異なる陣営の自分にしか苦しみを吐き出せない彼の状況が。
──ラクスは無事?
《心配せずとも手荒な真似はしないよ。私にとっては大事な妹のようなものだから》
それを聞いて安心する。
私人としても公人としてもラクスに危害を加えられると困った事になっていた。あるいはシンが助からなかったり核が爆発していたらまだ心の整理が出来ていなかっただろう。
けれど頼りになる皆が最良の結果を手繰り寄せた。ならばもう躊躇う事はない。今のキラはどんな大言壮語を吐いたとしても成し遂げられそうな気がした。
──オルフェ、僕は君を止める。
《出来るのかな、君に?》
──僕だけじゃ無理かもしれない。でも僕
途端、オルフェから強烈な思念が流れ込んでくる。
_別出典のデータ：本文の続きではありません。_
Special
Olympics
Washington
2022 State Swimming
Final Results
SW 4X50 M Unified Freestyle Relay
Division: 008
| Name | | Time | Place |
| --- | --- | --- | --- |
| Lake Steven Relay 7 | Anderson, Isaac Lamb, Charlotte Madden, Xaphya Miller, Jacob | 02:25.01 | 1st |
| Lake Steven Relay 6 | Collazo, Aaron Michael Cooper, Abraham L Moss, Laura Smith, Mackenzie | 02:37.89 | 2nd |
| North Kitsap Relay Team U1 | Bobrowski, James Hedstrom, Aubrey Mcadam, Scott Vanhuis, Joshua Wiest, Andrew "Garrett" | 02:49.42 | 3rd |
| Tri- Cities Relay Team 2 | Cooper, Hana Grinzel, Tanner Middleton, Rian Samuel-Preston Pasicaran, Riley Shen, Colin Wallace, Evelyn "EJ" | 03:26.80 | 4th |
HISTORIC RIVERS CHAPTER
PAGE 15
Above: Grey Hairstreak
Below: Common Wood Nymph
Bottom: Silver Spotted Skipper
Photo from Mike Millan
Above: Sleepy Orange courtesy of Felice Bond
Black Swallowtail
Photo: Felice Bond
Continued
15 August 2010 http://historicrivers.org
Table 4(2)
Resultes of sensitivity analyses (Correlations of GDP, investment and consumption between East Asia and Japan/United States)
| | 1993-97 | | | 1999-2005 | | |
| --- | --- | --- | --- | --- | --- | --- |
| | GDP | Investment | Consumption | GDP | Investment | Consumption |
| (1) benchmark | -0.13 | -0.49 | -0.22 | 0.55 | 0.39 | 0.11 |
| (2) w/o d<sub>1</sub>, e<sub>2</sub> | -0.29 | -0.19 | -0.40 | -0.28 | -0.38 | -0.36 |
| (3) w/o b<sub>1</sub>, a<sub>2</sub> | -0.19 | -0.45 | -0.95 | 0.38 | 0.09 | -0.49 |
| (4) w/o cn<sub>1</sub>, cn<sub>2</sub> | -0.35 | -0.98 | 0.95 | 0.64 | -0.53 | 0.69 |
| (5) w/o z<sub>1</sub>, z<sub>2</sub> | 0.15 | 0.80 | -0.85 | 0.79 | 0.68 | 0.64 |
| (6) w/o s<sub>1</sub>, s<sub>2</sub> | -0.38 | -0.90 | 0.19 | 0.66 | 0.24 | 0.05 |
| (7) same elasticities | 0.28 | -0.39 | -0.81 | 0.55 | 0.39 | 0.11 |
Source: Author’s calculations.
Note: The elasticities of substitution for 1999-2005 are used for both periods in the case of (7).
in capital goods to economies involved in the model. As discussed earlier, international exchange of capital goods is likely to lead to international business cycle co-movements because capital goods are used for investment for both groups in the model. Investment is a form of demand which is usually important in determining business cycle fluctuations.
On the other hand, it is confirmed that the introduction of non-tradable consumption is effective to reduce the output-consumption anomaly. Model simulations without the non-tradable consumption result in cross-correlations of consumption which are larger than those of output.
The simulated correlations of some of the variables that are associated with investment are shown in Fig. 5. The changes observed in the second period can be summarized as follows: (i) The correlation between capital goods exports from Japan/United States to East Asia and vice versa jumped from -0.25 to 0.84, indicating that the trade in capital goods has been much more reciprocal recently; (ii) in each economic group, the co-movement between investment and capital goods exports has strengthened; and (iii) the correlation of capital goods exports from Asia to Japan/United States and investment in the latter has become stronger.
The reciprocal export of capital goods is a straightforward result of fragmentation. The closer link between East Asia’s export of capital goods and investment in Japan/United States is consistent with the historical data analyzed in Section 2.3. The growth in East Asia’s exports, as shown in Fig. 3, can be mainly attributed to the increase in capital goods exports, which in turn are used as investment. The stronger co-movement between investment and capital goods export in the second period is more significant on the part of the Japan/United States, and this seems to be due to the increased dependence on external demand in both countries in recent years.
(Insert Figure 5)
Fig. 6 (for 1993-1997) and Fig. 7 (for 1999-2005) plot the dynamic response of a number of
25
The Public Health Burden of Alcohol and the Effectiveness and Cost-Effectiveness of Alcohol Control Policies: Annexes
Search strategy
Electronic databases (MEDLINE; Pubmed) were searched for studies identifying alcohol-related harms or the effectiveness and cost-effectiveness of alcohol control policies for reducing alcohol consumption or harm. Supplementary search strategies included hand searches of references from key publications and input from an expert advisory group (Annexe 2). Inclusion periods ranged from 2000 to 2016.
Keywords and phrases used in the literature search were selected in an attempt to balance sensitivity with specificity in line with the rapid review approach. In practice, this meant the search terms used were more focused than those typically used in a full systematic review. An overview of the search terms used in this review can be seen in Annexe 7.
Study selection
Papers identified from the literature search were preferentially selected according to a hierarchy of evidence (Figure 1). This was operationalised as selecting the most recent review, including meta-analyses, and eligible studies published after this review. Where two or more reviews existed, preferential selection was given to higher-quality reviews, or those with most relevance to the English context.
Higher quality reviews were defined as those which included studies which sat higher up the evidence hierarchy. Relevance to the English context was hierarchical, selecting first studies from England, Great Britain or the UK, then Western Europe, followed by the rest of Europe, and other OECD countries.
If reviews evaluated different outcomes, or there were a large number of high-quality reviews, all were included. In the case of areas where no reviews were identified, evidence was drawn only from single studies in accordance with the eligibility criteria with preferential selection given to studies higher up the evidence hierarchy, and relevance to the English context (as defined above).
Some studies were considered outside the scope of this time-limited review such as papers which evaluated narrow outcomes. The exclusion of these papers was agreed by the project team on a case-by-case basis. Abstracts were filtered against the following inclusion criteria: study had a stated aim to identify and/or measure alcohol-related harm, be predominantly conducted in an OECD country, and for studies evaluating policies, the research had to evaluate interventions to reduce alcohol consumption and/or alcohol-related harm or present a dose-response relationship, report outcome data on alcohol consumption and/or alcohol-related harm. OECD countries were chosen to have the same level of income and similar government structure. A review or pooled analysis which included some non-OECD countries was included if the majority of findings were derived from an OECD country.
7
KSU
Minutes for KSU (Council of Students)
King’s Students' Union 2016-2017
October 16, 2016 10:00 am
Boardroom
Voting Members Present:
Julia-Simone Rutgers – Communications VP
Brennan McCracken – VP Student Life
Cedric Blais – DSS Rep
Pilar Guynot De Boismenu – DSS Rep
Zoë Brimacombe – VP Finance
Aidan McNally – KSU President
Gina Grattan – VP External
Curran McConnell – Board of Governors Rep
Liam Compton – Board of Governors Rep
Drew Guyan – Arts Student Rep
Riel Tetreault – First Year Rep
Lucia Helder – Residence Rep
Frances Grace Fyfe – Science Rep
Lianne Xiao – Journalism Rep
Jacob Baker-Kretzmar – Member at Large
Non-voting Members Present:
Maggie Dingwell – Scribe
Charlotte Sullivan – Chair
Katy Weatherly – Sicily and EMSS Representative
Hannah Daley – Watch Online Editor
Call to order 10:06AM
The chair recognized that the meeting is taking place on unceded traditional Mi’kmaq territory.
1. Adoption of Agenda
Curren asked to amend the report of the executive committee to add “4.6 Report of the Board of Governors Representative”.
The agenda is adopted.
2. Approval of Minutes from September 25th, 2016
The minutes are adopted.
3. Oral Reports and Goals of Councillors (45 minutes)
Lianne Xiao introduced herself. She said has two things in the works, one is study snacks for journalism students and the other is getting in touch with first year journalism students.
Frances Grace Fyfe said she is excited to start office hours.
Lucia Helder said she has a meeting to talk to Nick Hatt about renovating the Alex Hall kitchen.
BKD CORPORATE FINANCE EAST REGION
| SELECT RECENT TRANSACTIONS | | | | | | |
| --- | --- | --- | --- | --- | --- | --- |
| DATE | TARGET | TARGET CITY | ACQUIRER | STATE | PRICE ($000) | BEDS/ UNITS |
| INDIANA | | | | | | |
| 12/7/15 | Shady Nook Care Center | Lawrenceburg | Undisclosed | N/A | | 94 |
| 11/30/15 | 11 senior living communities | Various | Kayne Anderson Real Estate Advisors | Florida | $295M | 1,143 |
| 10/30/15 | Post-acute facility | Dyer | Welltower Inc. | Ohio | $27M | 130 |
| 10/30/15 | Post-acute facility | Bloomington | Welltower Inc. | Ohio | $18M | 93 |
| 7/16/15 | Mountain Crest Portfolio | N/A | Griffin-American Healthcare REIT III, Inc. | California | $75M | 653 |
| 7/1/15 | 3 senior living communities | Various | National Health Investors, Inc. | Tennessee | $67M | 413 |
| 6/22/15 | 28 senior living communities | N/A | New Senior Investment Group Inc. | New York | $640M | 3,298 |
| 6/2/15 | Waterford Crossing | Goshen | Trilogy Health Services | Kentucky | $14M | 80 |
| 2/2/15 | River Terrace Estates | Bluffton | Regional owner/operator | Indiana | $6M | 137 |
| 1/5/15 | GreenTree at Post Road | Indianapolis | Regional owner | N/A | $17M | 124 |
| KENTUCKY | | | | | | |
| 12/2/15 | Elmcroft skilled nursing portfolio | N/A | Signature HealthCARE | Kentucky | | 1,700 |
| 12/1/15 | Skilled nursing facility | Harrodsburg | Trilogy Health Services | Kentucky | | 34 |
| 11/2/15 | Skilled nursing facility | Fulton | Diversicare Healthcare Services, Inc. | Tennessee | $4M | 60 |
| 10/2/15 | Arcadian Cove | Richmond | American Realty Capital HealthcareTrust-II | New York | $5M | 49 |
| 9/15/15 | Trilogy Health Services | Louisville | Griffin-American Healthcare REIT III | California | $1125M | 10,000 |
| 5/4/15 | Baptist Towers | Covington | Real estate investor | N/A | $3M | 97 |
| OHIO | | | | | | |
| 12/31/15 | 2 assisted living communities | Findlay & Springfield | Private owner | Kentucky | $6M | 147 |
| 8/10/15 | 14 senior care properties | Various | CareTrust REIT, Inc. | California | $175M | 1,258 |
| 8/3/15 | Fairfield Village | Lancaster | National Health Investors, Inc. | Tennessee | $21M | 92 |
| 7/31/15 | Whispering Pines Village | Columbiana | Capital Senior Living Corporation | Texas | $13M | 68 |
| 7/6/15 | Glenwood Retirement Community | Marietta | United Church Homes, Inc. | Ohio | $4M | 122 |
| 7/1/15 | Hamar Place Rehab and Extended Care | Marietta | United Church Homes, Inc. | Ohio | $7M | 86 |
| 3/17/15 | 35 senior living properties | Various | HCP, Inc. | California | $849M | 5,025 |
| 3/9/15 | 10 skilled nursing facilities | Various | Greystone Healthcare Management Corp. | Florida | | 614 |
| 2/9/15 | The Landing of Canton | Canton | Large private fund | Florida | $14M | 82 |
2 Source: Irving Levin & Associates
それは嫉妬……?
《……少し、君の事が嫌いになった》
それっきりオルフェの声は途絶えた。
モニターでは部下との会話を続けていたがキラの方には一瞥もくれない。
だがそれが逆に彼の本心と近付いた気がしてキラは手応えのようなものを感じた。
怪奇! イシュタリアの湖に伝説の幻獣ケルピーの影を見た!
宮殿の場面で「イシュタリア湖でケルピーの目撃報告が……!」という台詞を入れたくなる気持ちをぐっと抑える。
アスラン「なんで言わない! 頼らない!」
オルフェ「あいつらが倫理観皆無だから……!」
最初はライフリと一緒にもっとヒロイックに活躍する予定だったんですが「絶対アコード連中が茶々入れてくるだろ……」「キラの「君達が弱いから」って8割くらいトールのトラウマだよね」「ついでにシンも活躍させておくか」とか考えた結果このような事に。
エルちゃんやフレイのトラウマを出す案もありましたが、そこまでやってると核が爆発するか達磨にされたシン・アスカが廃人と化しそうだったので没。
オルフェとのやり取りも本来はもっと長かったんですが「これ対面でやった方がいいな」という事で後回し。
ちなみに一発でも核を撃ち漏らしていたらその時点でグッドエンドルートへの道は閉ざされていました。
前話でも書きましたが続きは小説の下巻を買ってからですね。
ジャガンナートの関与具合によって細かい部分が変わってきそう。
というか本作だとラメント議長を取り逃がしたのが致命傷になりそう。
まあ、全世界でデスティニープランを導入させようと思ったら遅かれ早かれ武力による恫喝は必要なので大義名分はいずれ捨て去らなければならないのですが。